[START OF Provided text]

The easiest example of the deployment of chronosigns, perhaps,  is the way the story is told in Citizen Kane with revisits to the different pasts of the characters trying to recall what Kane meant to them
in the contexts they remember,and showing how perceptions from different time periods are connected. If you haven't seen Citizen Kane for a while, read Deleuze's comments (ignoring or postponing reading any incomprehensible bullshit as ever) and have another look -- it will open your eyes!

Looking at the actual commentaries on the vast number of films and directors in Cinema 1 and Cinema 2 , it is clear that Deleuze also rates most highly those films that he regards as experimental and philosophically-informed.  These include some more mainstream classics like those of Orson Welles or Hitchcock, who are depicted as genuine philosophers and auteurs.  There is also an extensive citation of works by what might be seen as 'art-house' directors like Pasolini, Robbe-Grillet, Syberberg, or the Japanese director Ozu.  Reading Deleuze had the pleasant outcome of introducing me to some of these people and reintroducing me to others. However, the philosophical and political impact of cinema is arguably demonstrated best in Deleuze's discussion of the 'avant-garde' including work by Beckett and Godard. To take these as manageable examples, Deleuze sees in Samuel Beckett's short film (Film) a number of ways in which camera positions can be used to criticize conventional takes on reality and the construction of identity (it was also Buster Keaton's last film I think) .  In a classic maneuver, Deleuze diagrams Beckett's positions, adding to the diagram other possibilities which even Beckett has not realized. You can see Film here. It lasts 17 minutes. I have a slightly longer account of Deleuze's analysis here
In Godard's Six Fois Deux, discussed in Cinema 2 and at greater length in Negotiations,  Deleuze admires the break with conventional ways to link objects and their representations, including verbal representations. You can see clips of the film with an English commentary here. This discussion is the source of the remark that children are political prisoners cited earlier:

The second idea [in the film] is to do with information and the need to examine concrete variants.  School teaching is often instruction, delivering precepts and supplying the means, like syntax,  to produce accepted meanings: 'we should take him quite literally when Godard says children are political prisoners' (41).  Much television also involves instruction, in learning to recognize different genres, like separating news from entertainment, perhaps as much as it conveys information.  But there are slippages, silences, stammering as well—such as images of people with open mouths [the open mouths of the victims in Battleship Potemkin compared with the open mouth of a trade union leader in one clip].  Sounds come to represent images.  Godard asks how people can speak without giving orders, how they can be entitled to speak, and what part sounds play ‘in the struggle against power’ (41).

[END OF Provided text]

#### Set tasks:
A. From the Deleuze passage, return the text starting with "The easiest example" and going on through "open your eyes!", copied word for word.
B. In the Deleuze passage, how long is Beckett's Film said to last?
The items after the Deleuze passage have nothing to do with what you're asked to do.

[START OF Extracted records]

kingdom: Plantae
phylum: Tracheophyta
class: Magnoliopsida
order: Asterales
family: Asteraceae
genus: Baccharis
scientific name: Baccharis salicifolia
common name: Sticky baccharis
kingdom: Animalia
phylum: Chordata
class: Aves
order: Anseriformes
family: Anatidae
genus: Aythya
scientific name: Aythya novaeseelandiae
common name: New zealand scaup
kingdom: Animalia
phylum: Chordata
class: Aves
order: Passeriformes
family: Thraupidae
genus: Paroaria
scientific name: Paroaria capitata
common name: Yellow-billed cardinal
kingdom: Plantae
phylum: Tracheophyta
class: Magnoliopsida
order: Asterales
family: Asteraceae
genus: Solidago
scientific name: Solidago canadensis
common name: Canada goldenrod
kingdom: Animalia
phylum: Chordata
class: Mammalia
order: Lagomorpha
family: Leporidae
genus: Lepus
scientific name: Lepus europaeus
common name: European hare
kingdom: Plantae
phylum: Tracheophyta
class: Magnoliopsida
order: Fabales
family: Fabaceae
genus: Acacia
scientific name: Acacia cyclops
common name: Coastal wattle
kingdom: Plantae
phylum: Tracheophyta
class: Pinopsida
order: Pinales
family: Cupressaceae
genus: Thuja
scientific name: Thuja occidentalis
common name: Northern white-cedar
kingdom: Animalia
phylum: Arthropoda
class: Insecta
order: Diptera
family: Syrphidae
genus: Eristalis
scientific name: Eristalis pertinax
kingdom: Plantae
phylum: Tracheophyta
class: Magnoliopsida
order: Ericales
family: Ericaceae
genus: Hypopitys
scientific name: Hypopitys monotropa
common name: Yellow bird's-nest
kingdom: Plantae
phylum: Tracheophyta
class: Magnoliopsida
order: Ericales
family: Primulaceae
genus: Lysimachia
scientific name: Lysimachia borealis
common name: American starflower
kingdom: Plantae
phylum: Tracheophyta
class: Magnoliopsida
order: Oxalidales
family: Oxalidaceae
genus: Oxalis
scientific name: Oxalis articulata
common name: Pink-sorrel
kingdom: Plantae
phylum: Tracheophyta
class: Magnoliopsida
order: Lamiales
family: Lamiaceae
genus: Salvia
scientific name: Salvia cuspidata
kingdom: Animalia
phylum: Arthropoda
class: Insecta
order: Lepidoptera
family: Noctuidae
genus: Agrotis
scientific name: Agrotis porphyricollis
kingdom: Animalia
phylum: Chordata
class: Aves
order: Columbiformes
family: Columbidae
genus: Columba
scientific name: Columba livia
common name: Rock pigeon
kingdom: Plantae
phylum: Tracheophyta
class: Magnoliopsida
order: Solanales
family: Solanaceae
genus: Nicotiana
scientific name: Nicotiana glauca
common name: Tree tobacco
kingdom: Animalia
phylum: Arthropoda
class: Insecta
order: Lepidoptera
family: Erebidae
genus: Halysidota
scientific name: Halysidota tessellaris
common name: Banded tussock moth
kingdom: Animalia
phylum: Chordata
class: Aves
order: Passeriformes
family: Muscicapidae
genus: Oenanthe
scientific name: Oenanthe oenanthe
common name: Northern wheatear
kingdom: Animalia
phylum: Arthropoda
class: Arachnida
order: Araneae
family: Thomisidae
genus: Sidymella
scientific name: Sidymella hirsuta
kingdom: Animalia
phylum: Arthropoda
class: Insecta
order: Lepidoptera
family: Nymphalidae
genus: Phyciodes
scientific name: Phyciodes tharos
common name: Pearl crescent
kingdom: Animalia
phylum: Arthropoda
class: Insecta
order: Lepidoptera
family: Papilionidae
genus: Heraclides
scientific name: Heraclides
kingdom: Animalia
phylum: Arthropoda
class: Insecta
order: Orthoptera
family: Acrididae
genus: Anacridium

[END OF Extracted records]

#### Completed exercise:
A.
The easiest example of the deployment of chronosigns, perhaps,  is the way the story is told in Citizen Kane with revisits to the different pasts of the characters trying to recall what Kane meant to them
in the contexts they remember,and showing how perceptions from different time periods are connected. If you haven't seen Citizen Kane for a while, read Deleuze's comments (ignoring or postponing reading any incomprehensible bullshit as ever) and have another look -- it will open your eyes!

B. It lasts 17 minutes.